Svetlana Alexievitch : Un prix Nobel polyphonique

La Biélorusse Svetlana Alexievitch fouille la mémoire du siècle soviétique.

Olivier Doubre  • 14 octobre 2015 abonné·es

Lauréate du prix Nobel de littérature 2015, Biélorusse née en Ukraine en 1948, Svetlana Alexievitch est une auteure atypique… qui n’a jamais écrit aucune fiction. Diplômée de la faculté de journalisme de Minsk, capitale du Bélarus, elle déclarait en 2014 : « Je ne suis pas journaliste. Je ne reste pas au niveau de l’information, j’explore la vie des gens, ce qu’ils ont compris de l’existence. Je ne fais pas non plus un travail d’historien, car tout commence pour moi à l’endroit même où se termine la tâche de l’historien. » Le principal outil de travail de l’auteure [^2] n’est pas le stylo, ni un logiciel de traitement de texte, mais un magnétophone. Et son œuvre, essentiellement composée de témoignages, sollicités, enregistrés et consignés, explore l’expérience « vivante et singulière » de chacun des acteurs du siècle soviétique qu’elle a rencontrés.

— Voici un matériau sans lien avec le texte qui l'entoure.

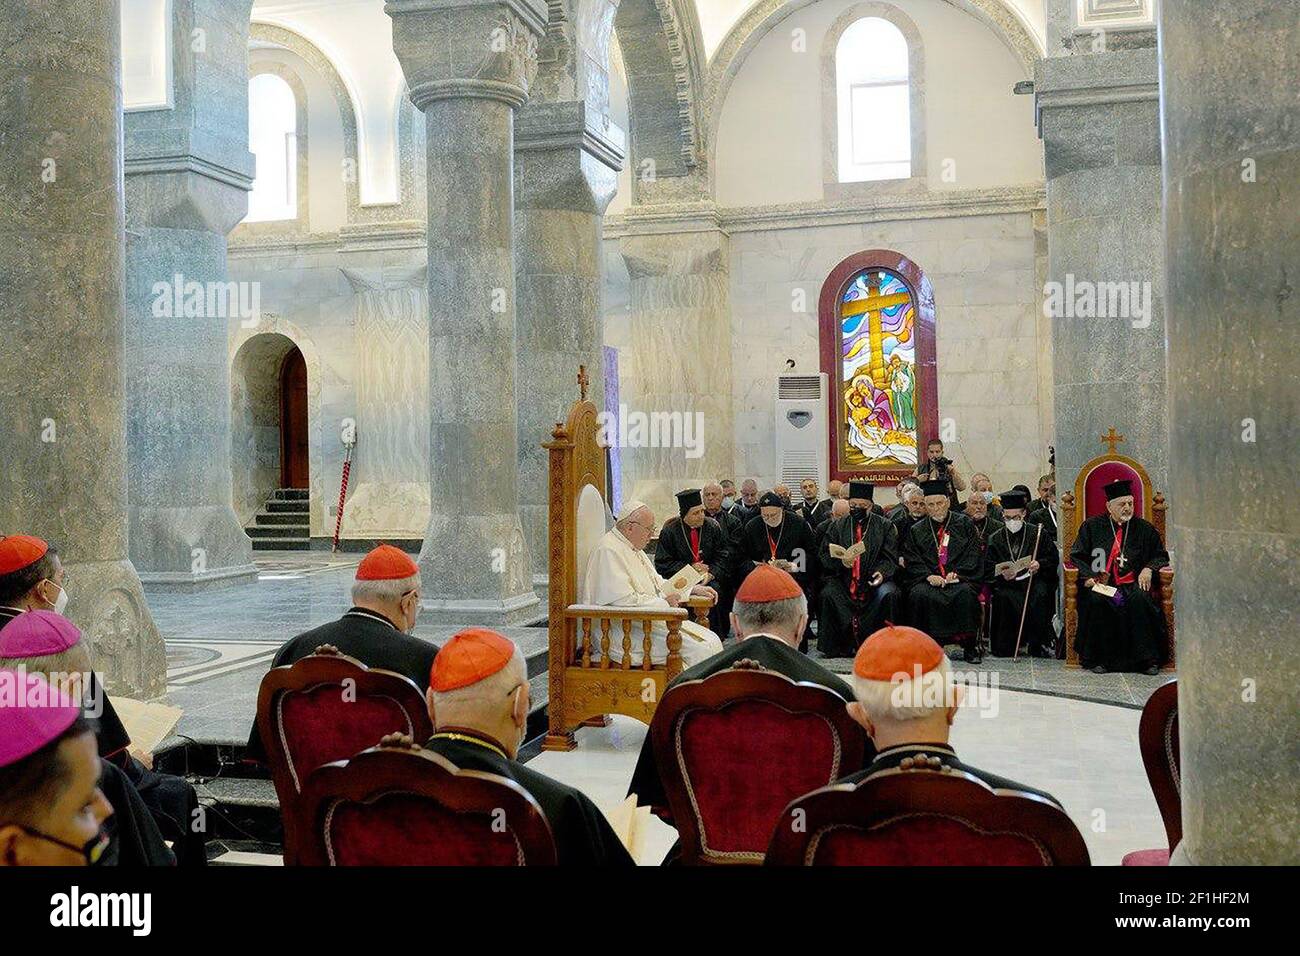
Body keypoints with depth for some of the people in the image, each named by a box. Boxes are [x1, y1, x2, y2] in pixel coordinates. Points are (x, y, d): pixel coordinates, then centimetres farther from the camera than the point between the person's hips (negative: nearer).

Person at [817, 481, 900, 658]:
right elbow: (824, 555, 7)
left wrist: (881, 572, -18)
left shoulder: (884, 526, 11)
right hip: (843, 580, 1)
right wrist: (841, 562, -15)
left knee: (888, 594, -30)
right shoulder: (837, 526, 14)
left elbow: (890, 557, 3)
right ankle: (834, 646, -17)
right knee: (828, 594, -28)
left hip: (873, 580, -1)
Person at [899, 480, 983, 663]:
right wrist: (928, 576, -13)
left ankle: (970, 646, -23)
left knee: (965, 593, -34)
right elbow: (911, 561, 6)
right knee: (920, 595, -32)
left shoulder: (964, 524, 12)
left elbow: (973, 554, 4)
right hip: (928, 580, 1)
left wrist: (956, 573, -11)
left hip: (959, 578, -1)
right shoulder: (916, 530, 15)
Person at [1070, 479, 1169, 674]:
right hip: (1100, 584, -1)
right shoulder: (1092, 526, 10)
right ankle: (1099, 659, -22)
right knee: (1096, 601, -33)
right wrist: (1088, 577, -8)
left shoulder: (1144, 528, 13)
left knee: (1140, 600, -32)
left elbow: (1161, 556, 20)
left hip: (1132, 584, 1)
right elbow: (1077, 556, 9)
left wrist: (1149, 569, -2)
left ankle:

Pour Svetlana Alexievitch, ses livres sont des « romans de voix ». Ceux de la polyphonie de l’ homo sovieticus. Des « romans » (puisqu’il faut ici des guillemets) dont l’important travail de « confection » préserve la langue, le timbre, les accents, les longs développements et les omissions. La publication des témoignages de femmes soviétiques ayant vécu la Seconde Guerre mondiale, des habitants de Tchernobyl après la catastrophe nucléaire ou du véritable « désenchantement » à l’arrivée brutale du capitalisme au lendemain de la chute de l’URSS n’a pas toujours plu, loin de là, au pouvoir, contraignant un temps Svetlana Alexievitch à l’exil. Et lorsqu’on lui objecte que ces souvenirs récoltés ne relèvent ni de l’histoire ni de la littérature, elle rétorque que ce sont, au contraire, « des originaux », « vierges de toute altération », qui permettent de « sculpter l’image d’une époque ».

[^2]: La plupart des titres sont traduits en français. Actes Sud vient de publier un recueil : Œuvres , 800 p., 26 euros.